Naja, der Hifinger hat das eingesehen und ging mit. Es ist ein recht lustiger Abend geworden und es war schon spät, als er wieder nach Hause kam. Er wollte gleich ins Bett, aber dann sah er die Briefe und die Umschläge liegen, und weil er so aufgedreht war vom zünftigen Abend, hat er das Radio eingeschaltet, Musik gehört, hat noch eine Halbe getrunken und dabei die Briefe in die Umschläge gesteckt, nur hat er dabei leider ein bisschen was durcheinandergebracht.

So hat die Lotte in Freiburg, die mit dem Antik-Tick und der Venus ganz erstaunt gelesen: Liebes Kind, vielen Dank für dein schönes Weihnachtsgeschenk. Ich hab sie gleich mit ins Bett genommen und sie hat mir die ganze Nacht warmgemacht. So etwas hab ich mir schon lange gewünscht.

Der Peter in Oldenburg dagegen, der die Heizdecke geschickt hatte, hat sich nicht weniger gewundert, als er da gelesen hat: Deiner kostbaren Weihnachtsgabe habe ich einen Ehrenplatz im Glaskasten eingeräumt.

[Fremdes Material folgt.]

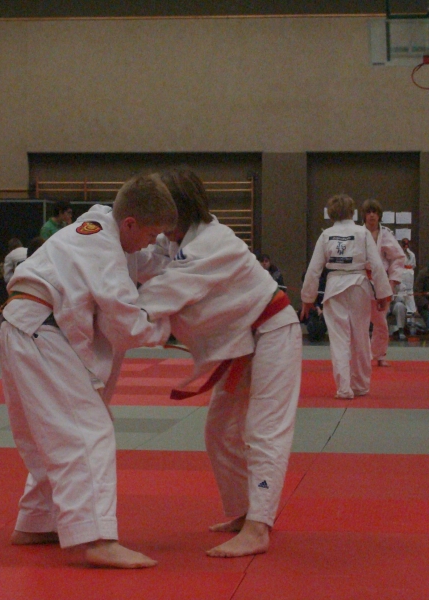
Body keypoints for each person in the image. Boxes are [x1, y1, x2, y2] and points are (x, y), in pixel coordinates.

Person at [0, 174, 177, 569]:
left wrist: (180, 252)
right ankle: (96, 538)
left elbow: (147, 261)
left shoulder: (102, 232)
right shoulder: (101, 246)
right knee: (88, 430)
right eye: (150, 235)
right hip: (40, 330)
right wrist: (169, 330)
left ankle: (38, 521)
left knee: (52, 435)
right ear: (129, 223)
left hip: (27, 327)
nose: (150, 243)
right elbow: (126, 321)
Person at [137, 168, 302, 559]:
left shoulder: (212, 244)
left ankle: (259, 527)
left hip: (273, 330)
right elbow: (147, 265)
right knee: (219, 431)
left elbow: (163, 292)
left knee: (264, 429)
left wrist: (106, 313)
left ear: (180, 210)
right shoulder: (176, 240)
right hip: (242, 341)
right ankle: (244, 511)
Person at [302, 194, 391, 398]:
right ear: (353, 212)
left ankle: (343, 388)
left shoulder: (326, 235)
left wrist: (308, 298)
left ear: (331, 213)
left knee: (339, 339)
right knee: (361, 336)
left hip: (335, 287)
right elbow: (377, 266)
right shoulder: (363, 233)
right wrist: (382, 294)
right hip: (359, 286)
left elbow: (314, 270)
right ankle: (360, 385)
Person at [362, 199, 405, 367]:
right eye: (368, 212)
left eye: (375, 212)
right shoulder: (358, 233)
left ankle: (379, 354)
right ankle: (361, 356)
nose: (372, 215)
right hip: (360, 280)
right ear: (364, 215)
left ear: (379, 215)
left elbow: (398, 257)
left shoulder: (386, 234)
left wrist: (392, 281)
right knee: (359, 321)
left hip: (380, 281)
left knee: (380, 321)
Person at [391, 238, 417, 341]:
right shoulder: (395, 257)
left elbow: (413, 265)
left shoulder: (411, 255)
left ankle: (409, 325)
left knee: (409, 302)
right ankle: (398, 329)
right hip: (396, 292)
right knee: (399, 303)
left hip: (408, 281)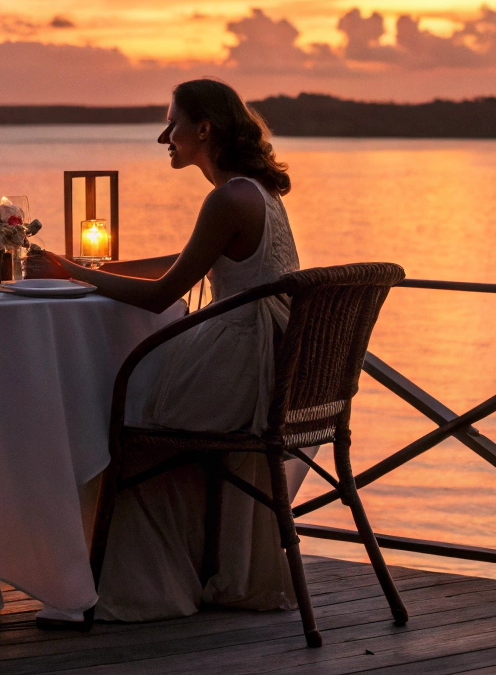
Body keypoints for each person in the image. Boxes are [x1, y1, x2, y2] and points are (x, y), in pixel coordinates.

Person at [27, 77, 305, 621]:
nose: (163, 137)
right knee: (130, 401)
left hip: (239, 371)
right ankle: (184, 570)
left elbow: (160, 296)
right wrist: (92, 267)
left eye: (172, 122)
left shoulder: (228, 198)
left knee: (106, 425)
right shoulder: (255, 192)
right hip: (266, 368)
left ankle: (142, 588)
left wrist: (70, 273)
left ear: (203, 128)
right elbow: (186, 261)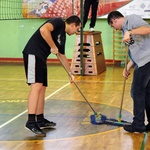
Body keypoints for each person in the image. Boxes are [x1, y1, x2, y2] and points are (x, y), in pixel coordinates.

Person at [22, 15, 81, 136]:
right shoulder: (58, 22)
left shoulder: (62, 37)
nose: (76, 32)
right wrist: (53, 46)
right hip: (33, 53)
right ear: (73, 25)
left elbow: (62, 56)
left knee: (42, 88)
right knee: (36, 86)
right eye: (77, 29)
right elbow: (44, 30)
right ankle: (31, 122)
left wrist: (70, 73)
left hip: (41, 58)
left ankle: (40, 119)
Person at [107, 11, 150, 133]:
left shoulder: (131, 19)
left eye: (112, 26)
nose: (114, 29)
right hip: (143, 61)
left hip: (146, 61)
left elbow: (147, 29)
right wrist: (128, 66)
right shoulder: (124, 31)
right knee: (146, 93)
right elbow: (137, 50)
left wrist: (130, 32)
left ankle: (138, 125)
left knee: (137, 92)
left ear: (114, 21)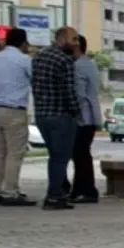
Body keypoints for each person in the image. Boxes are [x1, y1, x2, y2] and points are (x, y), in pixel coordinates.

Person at [0, 28, 33, 206]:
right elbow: (33, 80)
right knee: (15, 152)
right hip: (13, 110)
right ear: (23, 43)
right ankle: (10, 192)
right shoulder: (23, 59)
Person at [32, 26, 81, 211]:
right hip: (61, 116)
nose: (76, 44)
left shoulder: (39, 57)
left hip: (42, 115)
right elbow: (69, 91)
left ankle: (56, 193)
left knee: (54, 156)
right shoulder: (65, 60)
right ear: (62, 39)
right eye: (74, 39)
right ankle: (53, 196)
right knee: (61, 158)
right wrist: (77, 112)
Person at [67, 35, 102, 203]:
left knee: (81, 154)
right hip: (87, 117)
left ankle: (87, 190)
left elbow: (82, 94)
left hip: (83, 117)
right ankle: (79, 189)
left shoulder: (81, 66)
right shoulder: (87, 64)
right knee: (79, 154)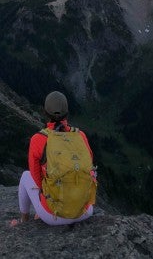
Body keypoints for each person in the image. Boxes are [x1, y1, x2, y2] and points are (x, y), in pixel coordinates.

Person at [18, 91, 95, 225]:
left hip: (53, 216)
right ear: (67, 113)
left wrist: (44, 200)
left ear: (45, 113)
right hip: (85, 212)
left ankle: (23, 221)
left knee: (26, 176)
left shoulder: (38, 139)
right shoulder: (80, 135)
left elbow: (37, 180)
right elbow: (90, 167)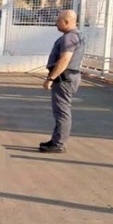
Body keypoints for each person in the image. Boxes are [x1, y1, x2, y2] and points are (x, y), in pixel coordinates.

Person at [40, 9, 85, 153]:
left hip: (64, 79)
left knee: (62, 111)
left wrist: (51, 78)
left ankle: (58, 143)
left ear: (66, 22)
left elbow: (65, 59)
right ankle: (56, 139)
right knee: (60, 110)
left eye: (58, 20)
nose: (56, 23)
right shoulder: (76, 35)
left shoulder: (69, 38)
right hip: (69, 77)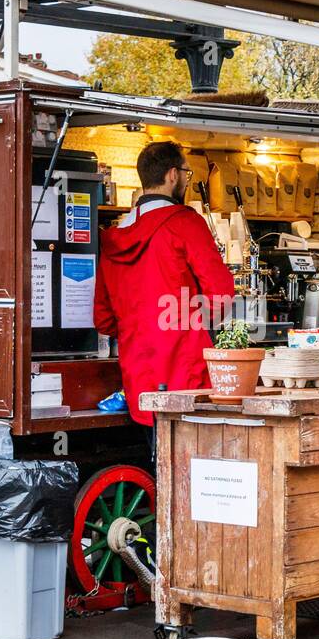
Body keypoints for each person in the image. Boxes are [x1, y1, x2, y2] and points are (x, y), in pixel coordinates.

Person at [95, 141, 234, 433]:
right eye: (186, 173)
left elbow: (103, 319)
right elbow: (220, 293)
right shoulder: (185, 223)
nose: (186, 180)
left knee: (160, 467)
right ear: (173, 175)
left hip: (138, 378)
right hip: (188, 374)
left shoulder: (114, 237)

Aber auch das Roserl, das die drei warmen Unterhosen geschickt hat, ist ein bisschen blass geworden, als es gelesen hat: Hab sie gleich angezogen und mich heut abend damit beim Oberbräu gezeigt. Sie sind allgemein bewundert worden, besonders von der neuen Kellnerin. Hoffentlich verlier ich sie nicht gleich.

In Köln, wo die warmen Handschuhe her waren, hat der Sepp, alias Jupp, genau so verwundert gelesen: Da hast du mir wirklich eine große Freude gemacht, und sie passen gut, auch um den Bauch und den Hintern herum!

Aber erst der Toni in München, der die Radierung „heilige Affen“ geschickt hat, der hat vielleicht geschaut, als er gelesen hat: Ihr seit wirklich alle sehr gut getroffen. Das Bild häng ich im Wohnzimmer auf, damit ich eure lieben Gesichter immer vor mir habe!

Naja, und der Franz-Xaverl in Lüneburg, der das Familienfoto übersandt hat, der hat gleich ein paar kernige bayerische Flüche losgelassen, von denen er gar nicht gewusst hat, dass er sie noch kann, schreibt doch da der Vater: So ausdrucksvolle Affengesichter hab ich wirklich lang nicht mehr gesehen. Da kann man sich richtig vorstellen, dass der Mensch vom Affen abstammt.

Also, wir müssen doch mal nach ihm schaun, dem Vater, haben die Kinder gesagt, denn es scheint, er wird doch ein bisschen wunderlich.